##### Text provided #####
When I asked her why she still had it she didn't exactly know what to say. After a short silence she reached the conclusion that it was her lucky charm ... that piece of paper protected her. That woman was afraid of losing her amulet ... afraid of losing her good luck. She was alive and could feel her luck just like the characters in the film "Intacto." As if it were a treasure you can possess and which, if you hold on to it, will make circumstances protect and favour you over and above all other mortals.
I've always been fascinated by the superstitious feeling that, one way or another, we've all at some time been captives. A delirious, magical feeling that turns the abstract and the chaotic, the uncontrollable movements of chance, into something concrete, ordered and tangible - an object that brings me good luck, a charm that brings order to chaos for my benefit.
When we wrote "Intacto" we let our imagination run wild and went one step further: not only can you possess luck through some object but if you've been singled out by the gods of luck, you can have the "gift." You can steal people's luck just by touching them. "Intacto" fully embraces that magical and dark notion of luck and takes it to an extreme, to a place of gambling and greed where all mortals have a coin - good luck - that you can win, lose or, if you're among the chosen, steal.
#####
* [Short task 1]: In the passage on luck and superstition, what did the woman conclude her piece of paper was?
##### Listed records #####
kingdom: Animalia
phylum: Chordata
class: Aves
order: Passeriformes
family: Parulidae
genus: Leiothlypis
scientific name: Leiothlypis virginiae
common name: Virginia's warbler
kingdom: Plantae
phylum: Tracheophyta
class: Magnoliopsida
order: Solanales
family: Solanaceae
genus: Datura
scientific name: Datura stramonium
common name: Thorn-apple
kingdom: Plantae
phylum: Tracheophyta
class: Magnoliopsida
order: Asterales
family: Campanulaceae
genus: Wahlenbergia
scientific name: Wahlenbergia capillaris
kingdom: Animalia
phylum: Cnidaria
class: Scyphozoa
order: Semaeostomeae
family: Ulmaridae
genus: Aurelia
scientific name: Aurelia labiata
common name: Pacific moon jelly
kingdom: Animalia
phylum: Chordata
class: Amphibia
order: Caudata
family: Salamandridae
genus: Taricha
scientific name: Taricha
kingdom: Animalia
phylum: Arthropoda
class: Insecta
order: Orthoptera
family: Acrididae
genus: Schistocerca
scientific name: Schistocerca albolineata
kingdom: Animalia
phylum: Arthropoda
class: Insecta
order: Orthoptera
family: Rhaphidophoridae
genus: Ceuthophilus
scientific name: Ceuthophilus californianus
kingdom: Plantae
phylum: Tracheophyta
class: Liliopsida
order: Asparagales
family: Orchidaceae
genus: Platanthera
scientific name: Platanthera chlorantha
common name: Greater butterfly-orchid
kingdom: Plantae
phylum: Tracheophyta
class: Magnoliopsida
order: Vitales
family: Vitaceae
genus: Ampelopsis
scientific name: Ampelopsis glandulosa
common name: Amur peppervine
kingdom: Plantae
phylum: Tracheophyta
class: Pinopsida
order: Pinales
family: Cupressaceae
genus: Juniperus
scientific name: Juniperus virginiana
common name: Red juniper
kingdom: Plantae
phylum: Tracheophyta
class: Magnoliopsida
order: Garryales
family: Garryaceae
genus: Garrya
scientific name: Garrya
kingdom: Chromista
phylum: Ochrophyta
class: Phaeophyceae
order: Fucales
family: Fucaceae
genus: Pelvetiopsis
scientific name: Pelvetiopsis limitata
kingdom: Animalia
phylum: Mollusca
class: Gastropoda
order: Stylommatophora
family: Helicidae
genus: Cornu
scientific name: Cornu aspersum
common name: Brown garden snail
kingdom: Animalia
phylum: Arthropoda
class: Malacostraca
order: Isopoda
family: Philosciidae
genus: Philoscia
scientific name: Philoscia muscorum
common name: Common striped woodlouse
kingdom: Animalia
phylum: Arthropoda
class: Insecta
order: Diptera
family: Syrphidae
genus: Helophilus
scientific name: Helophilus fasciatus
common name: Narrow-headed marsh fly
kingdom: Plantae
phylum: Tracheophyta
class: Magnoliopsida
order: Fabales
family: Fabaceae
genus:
#####
* [Short task 2]: Turn the records, starting at the line containing "genus: Datura" and ending at the line containing "class: Scyphozoa", into a Markdown table with the columns Row and Line. Give each line a row number and leave out blank lines.

* [Expected output 1]: Her lucky charm.

* [Expected output 2]:
| Row | Line |
|---|---|
| 1 | genus: Datura |
| 2 | scientific name: Datura stramonium |
| 3 | common name: Thorn-apple |
| 4 | kingdom: Plantae |
| 5 | phylum: Tracheophyta |
| 6 | class: Magnoliopsida |
| 7 | order: Asterales |
| 8 | family: Campanulaceae |
| 9 | genus: Wahlenbergia |
| 10 | scientific name: Wahlenbergia capillaris |
| 11 | kingdom: Animalia |
| 12 | phylum: Cnidaria |
| 13 | class: Scyphozoa |